# Work instruction:
The records shown below are to be repeated exactly and completely.

# Listed entries:

*****

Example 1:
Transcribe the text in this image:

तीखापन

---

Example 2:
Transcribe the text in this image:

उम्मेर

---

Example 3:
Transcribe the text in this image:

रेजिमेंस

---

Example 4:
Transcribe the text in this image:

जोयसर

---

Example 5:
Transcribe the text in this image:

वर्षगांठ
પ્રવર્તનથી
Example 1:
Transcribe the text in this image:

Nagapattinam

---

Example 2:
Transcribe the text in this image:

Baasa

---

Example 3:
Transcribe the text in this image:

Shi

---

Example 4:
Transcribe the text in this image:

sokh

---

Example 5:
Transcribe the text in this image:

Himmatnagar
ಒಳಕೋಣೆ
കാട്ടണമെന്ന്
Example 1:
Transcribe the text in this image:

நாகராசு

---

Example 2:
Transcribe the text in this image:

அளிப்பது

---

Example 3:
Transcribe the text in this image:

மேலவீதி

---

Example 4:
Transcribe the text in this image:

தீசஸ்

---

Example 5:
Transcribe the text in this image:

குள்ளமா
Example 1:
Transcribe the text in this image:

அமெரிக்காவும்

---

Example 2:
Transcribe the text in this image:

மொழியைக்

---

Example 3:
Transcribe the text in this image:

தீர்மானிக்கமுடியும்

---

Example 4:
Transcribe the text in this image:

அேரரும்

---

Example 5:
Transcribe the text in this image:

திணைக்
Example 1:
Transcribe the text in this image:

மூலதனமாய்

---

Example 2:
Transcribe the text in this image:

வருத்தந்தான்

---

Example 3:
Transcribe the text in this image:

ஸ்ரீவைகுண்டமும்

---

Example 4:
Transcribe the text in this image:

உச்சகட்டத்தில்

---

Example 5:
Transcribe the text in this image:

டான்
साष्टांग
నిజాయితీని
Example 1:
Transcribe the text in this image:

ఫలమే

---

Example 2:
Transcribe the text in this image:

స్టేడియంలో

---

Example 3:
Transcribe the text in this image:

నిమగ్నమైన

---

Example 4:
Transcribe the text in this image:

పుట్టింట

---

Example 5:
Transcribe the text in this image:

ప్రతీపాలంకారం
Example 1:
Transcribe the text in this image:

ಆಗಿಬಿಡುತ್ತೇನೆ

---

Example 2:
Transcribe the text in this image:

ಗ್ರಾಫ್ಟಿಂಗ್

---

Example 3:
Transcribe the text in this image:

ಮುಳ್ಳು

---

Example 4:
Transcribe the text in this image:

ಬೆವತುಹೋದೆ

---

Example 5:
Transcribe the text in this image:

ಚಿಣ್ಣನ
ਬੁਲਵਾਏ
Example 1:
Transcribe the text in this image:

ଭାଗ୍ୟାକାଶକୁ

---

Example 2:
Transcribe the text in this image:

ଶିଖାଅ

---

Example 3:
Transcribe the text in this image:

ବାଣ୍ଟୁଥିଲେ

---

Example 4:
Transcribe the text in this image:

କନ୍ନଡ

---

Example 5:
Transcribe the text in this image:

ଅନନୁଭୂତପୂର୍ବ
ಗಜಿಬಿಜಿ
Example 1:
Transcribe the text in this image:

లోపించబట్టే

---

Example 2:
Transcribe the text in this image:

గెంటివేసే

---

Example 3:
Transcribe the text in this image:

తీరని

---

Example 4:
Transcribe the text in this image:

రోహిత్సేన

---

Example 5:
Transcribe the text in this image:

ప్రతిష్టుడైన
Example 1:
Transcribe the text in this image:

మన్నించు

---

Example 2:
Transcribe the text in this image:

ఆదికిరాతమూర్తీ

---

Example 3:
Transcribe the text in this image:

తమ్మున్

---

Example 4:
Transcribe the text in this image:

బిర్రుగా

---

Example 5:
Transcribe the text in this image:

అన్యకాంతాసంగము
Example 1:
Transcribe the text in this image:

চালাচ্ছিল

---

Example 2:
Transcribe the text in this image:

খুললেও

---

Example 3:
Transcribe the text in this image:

*****

# Exercise result:
Example 1:
Transcribe the text in this image:

तीखापन

---

Example 2:
Transcribe the text in this image:

उम्मेर

---

Example 3:
Transcribe the text in this image:

रेजिमेंस

---

Example 4:
Transcribe the text in this image:

जोयसर

---

Example 5:
Transcribe the text in this image:

वर्षगांठ
પ્રવર્તનથી
Example 1:
Transcribe the text in this image:

Nagapattinam

---

Example 2:
Transcribe the text in this image:

Baasa

---

Example 3:
Transcribe the text in this image:

Shi

---

Example 4:
Transcribe the text in this image:

sokh

---

Example 5:
Transcribe the text in this image:

Himmatnagar
ಒಳಕೋಣೆ
കാട്ടണമെന്ന്
Example 1:
Transcribe the text in this image:

நாகராசு

---

Example 2:
Transcribe the text in this image:

அளிப்பது

---

Example 3:
Transcribe the text in this image:

மேலவீதி

---

Example 4:
Transcribe the text in this image:

தீசஸ்

---

Example 5:
Transcribe the text in this image:

குள்ளமா
Example 1:
Transcribe the text in this image:

அமெரிக்காவும்

---

Example 2:
Transcribe the text in this image:

மொழியைக்

---

Example 3:
Transcribe the text in this image:

தீர்மானிக்கமுடியும்

---

Example 4:
Transcribe the text in this image:

அேரரும்

---

Example 5:
Transcribe the text in this image:

திணைக்
Example 1:
Transcribe the text in this image:

மூலதனமாய்

---

Example 2:
Transcribe the text in this image:

வருத்தந்தான்

---

Example 3:
Transcribe the text in this image:

ஸ்ரீவைகுண்டமும்

---

Example 4:
Transcribe the text in this image:

உச்சகட்டத்தில்

---

Example 5:
Transcribe the text in this image:

டான்
साष्टांग
నిజాయితీని
Example 1:
Transcribe the text in this image:

ఫలమే

---

Example 2:
Transcribe the text in this image:

స్టేడియంలో

---

Example 3:
Transcribe the text in this image:

నిమగ్నమైన

---

Example 4:
Transcribe the text in this image:

పుట్టింట

---

Example 5:
Transcribe the text in this image:

ప్రతీపాలంకారం
Example 1:
Transcribe the text in this image:

ಆಗಿಬಿಡುತ್ತೇನೆ

---

Example 2:
Transcribe the text in this image:

ಗ್ರಾಫ್ಟಿಂಗ್

---

Example 3:
Transcribe the text in this image:

ಮುಳ್ಳು

---

Example 4:
Transcribe the text in this image:

ಬೆವತುಹೋದೆ

---

Example 5:
Transcribe the text in this image:

ಚಿಣ್ಣನ
ਬੁਲਵਾਏ
Example 1:
Transcribe the text in this image:

ଭାଗ୍ୟାକାଶକୁ

---

Example 2:
Transcribe the text in this image:

ଶିଖାଅ

---

Example 3:
Transcribe the text in this image:

ବାଣ୍ଟୁଥିଲେ

---

Example 4:
Transcribe the text in this image:

କନ୍ନଡ

---

Example 5:
Transcribe the text in this image:

ଅନନୁଭୂତପୂର୍ବ
ಗಜಿಬಿಜಿ
Example 1:
Transcribe the text in this image:

లోపించబట్టే

---

Example 2:
Transcribe the text in this image:

గెంటివేసే

---

Example 3:
Transcribe the text in this image:

తీరని

---

Example 4:
Transcribe the text in this image:

రోహిత్సేన

---

Example 5:
Transcribe the text in this image:

ప్రతిష్టుడైన
Example 1:
Transcribe the text in this image:

మన్నించు

---

Example 2:
Transcribe the text in this image:

ఆదికిరాతమూర్తీ

---

Example 3:
Transcribe the text in this image:

తమ్మున్

---

Example 4:
Transcribe the text in this image:

బిర్రుగా

---

Example 5:
Transcribe the text in this image:

అన్యకాంతాసంగము
Example 1:
Transcribe the text in this image:

চালাচ্ছিল

---

Example 2:
Transcribe the text in this image:

খুললেও

---

Example 3:
Transcribe the text in this image:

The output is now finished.